■ Excerpted data:
━━━━
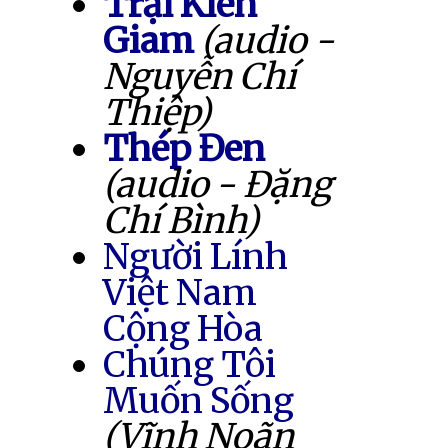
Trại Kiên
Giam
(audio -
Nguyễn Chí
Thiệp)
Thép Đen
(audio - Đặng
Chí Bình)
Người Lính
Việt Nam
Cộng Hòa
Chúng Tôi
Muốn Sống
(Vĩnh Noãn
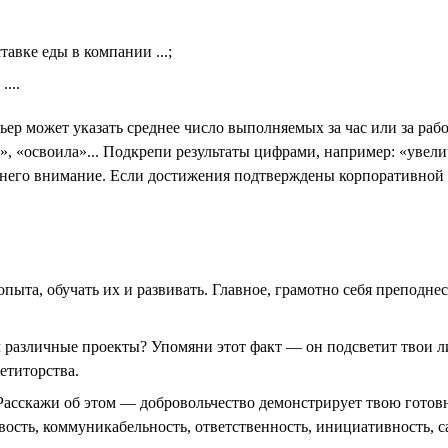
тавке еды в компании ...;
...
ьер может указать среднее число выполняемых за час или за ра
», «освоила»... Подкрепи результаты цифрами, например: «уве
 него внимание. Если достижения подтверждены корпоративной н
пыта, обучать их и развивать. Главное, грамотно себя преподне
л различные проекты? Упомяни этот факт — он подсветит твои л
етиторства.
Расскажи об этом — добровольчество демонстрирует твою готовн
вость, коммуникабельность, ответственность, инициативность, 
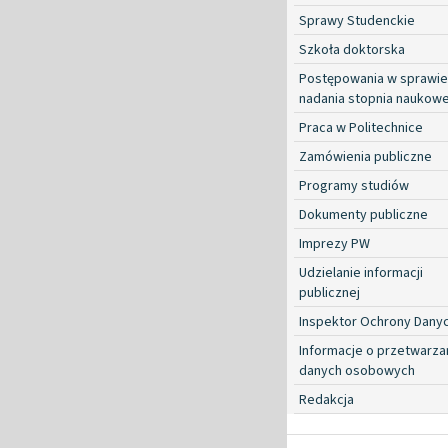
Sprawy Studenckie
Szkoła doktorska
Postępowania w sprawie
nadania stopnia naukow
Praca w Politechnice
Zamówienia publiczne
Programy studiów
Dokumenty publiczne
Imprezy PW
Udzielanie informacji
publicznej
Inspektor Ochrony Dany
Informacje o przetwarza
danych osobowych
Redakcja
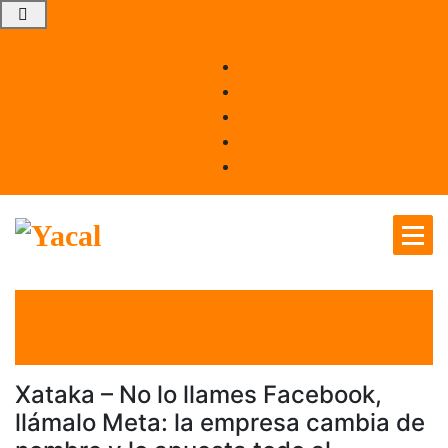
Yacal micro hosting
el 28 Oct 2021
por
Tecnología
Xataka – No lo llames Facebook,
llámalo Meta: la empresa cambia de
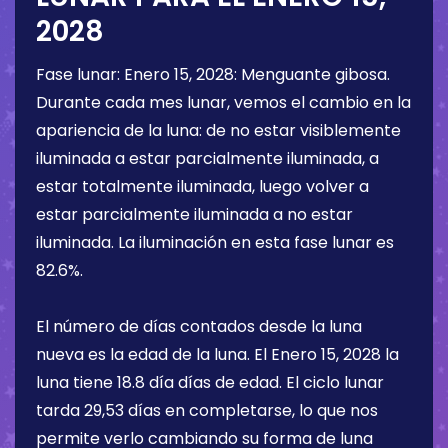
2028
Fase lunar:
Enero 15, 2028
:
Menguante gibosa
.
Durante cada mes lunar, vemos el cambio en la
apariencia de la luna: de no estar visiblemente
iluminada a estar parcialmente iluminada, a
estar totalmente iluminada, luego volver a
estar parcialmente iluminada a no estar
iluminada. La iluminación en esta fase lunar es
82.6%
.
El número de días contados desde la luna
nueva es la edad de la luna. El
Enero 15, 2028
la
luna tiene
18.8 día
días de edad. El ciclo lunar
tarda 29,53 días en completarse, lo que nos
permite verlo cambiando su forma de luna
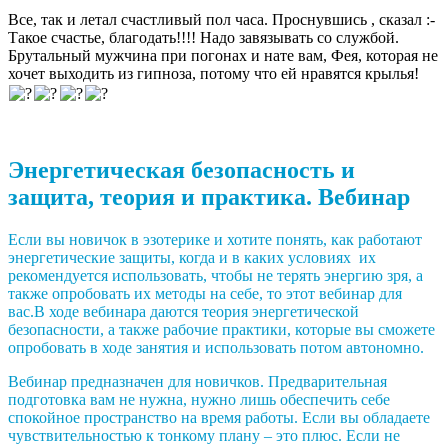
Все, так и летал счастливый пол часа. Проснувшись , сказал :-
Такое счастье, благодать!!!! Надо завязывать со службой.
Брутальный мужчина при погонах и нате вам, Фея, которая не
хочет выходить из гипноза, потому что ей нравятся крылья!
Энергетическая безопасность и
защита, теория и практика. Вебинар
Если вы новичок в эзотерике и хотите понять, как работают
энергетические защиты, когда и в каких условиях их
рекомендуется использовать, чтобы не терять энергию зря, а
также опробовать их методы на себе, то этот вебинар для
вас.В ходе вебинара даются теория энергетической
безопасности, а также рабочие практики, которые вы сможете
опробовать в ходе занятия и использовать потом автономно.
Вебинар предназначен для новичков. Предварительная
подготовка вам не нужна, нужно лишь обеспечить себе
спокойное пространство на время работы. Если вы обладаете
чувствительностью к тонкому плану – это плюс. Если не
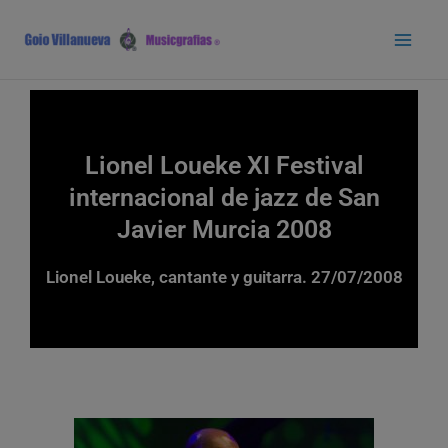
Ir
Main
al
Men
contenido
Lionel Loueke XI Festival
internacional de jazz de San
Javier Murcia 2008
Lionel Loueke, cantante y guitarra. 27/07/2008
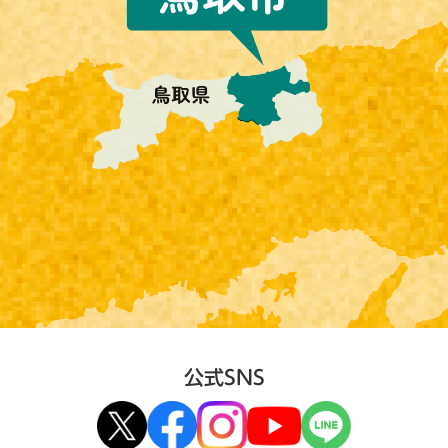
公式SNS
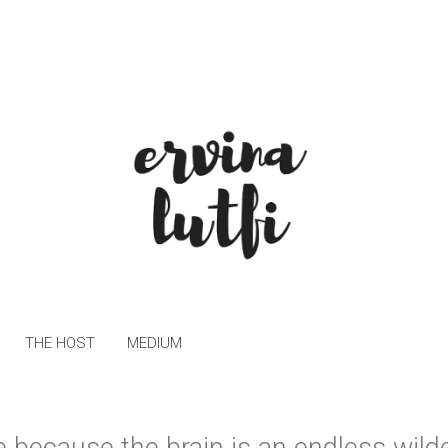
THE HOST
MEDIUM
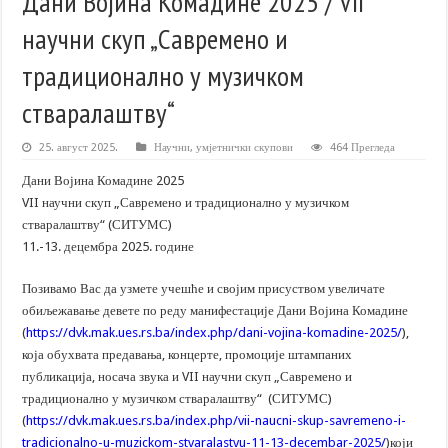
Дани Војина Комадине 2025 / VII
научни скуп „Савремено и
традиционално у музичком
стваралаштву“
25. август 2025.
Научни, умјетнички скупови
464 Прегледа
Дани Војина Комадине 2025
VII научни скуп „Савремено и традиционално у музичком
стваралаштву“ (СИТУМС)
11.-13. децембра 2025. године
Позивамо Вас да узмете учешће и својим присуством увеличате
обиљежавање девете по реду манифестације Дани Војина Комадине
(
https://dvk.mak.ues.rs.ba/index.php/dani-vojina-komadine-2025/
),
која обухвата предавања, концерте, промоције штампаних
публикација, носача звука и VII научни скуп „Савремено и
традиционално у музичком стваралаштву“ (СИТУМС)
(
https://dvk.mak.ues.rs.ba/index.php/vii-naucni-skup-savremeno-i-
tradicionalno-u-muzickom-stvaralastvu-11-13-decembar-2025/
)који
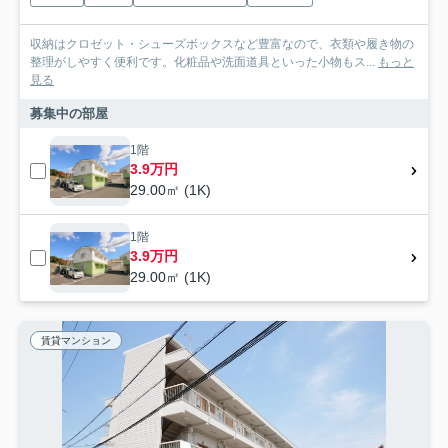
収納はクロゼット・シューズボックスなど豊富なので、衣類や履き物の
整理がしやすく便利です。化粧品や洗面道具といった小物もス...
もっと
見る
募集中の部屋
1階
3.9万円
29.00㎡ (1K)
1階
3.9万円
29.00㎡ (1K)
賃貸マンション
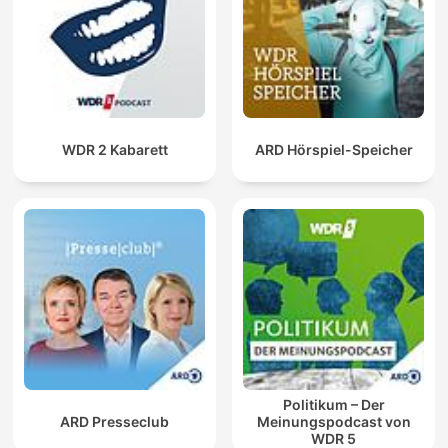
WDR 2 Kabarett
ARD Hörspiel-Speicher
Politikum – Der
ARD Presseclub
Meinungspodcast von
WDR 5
━━━━
■ Action item: Exactly as written, copy out the listing, but without any pictures.

■ Expected answer:
Trại Kiên
Giam
(audio -
Nguyễn Chí
Thiệp)
Thép Đen
(audio - Đặng
Chí Bình)
Người Lính
Việt Nam
Cộng Hòa
Chúng Tôi
Muốn Sống
(Vĩnh Noãn
тавке еды в компании ...;
...
ьер может указать среднее число выполняемых за час или за ра
», «освоила»... Подкрепи результаты цифрами, например: «уве
 него внимание. Если достижения подтверждены корпоративной н
пыта, обучать их и развивать. Главное, грамотно себя преподне
л различные проекты? Упомяни этот факт — он подсветит твои л
етиторства.
Расскажи об этом — добровольчество демонстрирует твою готовн
вость, коммуникабельность, ответственность, инициативность, 
Sprawy Studenckie
Szkoła doktorska
Postępowania w sprawie
nadania stopnia naukow
Praca w Politechnice
Zamówienia publiczne
Programy studiów
Dokumenty publiczne
Imprezy PW
Udzielanie informacji
publicznej
Inspektor Ochrony Dany
Informacje o przetwarza
danych osobowych
Redakcja
Yacal micro hosting
el 28 Oct 2021
por
Tecnología
Xataka – No lo llames Facebook,
llámalo Meta: la empresa cambia de
2028
Fase lunar:
Enero 15, 2028
:
Menguante gibosa
.
Durante cada mes lunar, vemos el cambio en la
apariencia de la luna: de no estar visiblemente
iluminada a estar parcialmente iluminada, a
estar totalmente iluminada, luego volver a
estar parcialmente iluminada a no estar
iluminada. La iluminación en esta fase lunar es
82.6%
.
El número de días contados desde la luna
nueva es la edad de la luna. El
Enero 15, 2028
la
luna tiene
18.8 día
días de edad. El ciclo lunar
tarda 29,53 días en completarse, lo que nos
permite verlo cambiando su forma de luna
Все, так и летал счастливый пол часа. Проснувшись , сказал :-
Такое счастье, благодать!!!! Надо завязывать со службой.
Брутальный мужчина при погонах и нате вам, Фея, которая не
хочет выходить из гипноза, потому что ей нравятся крылья!
Энергетическая безопасность и
защита, теория и практика. Вебинар
Если вы новичок в эзотерике и хотите понять, как работают
энергетические защиты, когда и в каких условиях их
рекомендуется использовать, чтобы не терять энергию зря, а
также опробовать их методы на себе, то этот вебинар для
вас.В ходе вебинара даются теория энергетической
безопасности, а также рабочие практики, которые вы сможете
опробовать в ходе занятия и использовать потом автономно.
Вебинар предназначен для новичков. Предварительная
подготовка вам не нужна, нужно лишь обеспечить себе
спокойное пространство на время работы. Если вы обладаете
чувствительностью к тонкому плану – это плюс. Если не
Ir
Main
al
Men
contenido
Lionel Loueke XI Festival
internacional de jazz de San
Javier Murcia 2008
Lionel Loueke, cantante y guitarra. 27/07/2008
公式SNS
THE HOST
MEDIUM
Дани Војина Комадине 2025 / VII
научни скуп „Савремено и
традиционално у музичком
стваралаштву“
25. август 2025.
Научни, умјетнички скупови
464 Прегледа
Дани Војина Комадине 2025
VII научни скуп „Савремено и традиционално у музичком
стваралаштву“ (СИТУМС)
11.-13. децембра 2025. године
Позивамо Вас да узмете учешће и својим присуством увеличате
обиљежавање девете по реду манифестације Дани Војина Комадине
(
https://dvk.mak.ues.rs.ba/index.php/dani-vojina-komadine-2025/
),
која обухвата предавања, концерте, промоције штампаних
публикација, носача звука и VII научни скуп „Савремено и
традиционално у музичком стваралаштву“ (СИТУМС)
(
https://dvk.mak.ues.rs.ba/index.php/vii-naucni-skup-savremeno-i-
tradicionalno-u-muzickom-stvaralastvu-11-13-decembar-2025/
)који
収納はクロゼット・シューズボックスなど豊富なので、衣類や履き物の
整理がしやすく便利です。化粧品や洗面道具といった小物もス...
もっと
見る
募集中の部屋
1階
3.9万円
29.00㎡ (1K)
1階
3.9万円
29.00㎡ (1K)
賃貸マンション
WDR 2 Kabarett
ARD Hörspiel-Speicher
Politikum – Der
ARD Presseclub
Meinungspodcast von
WDR 5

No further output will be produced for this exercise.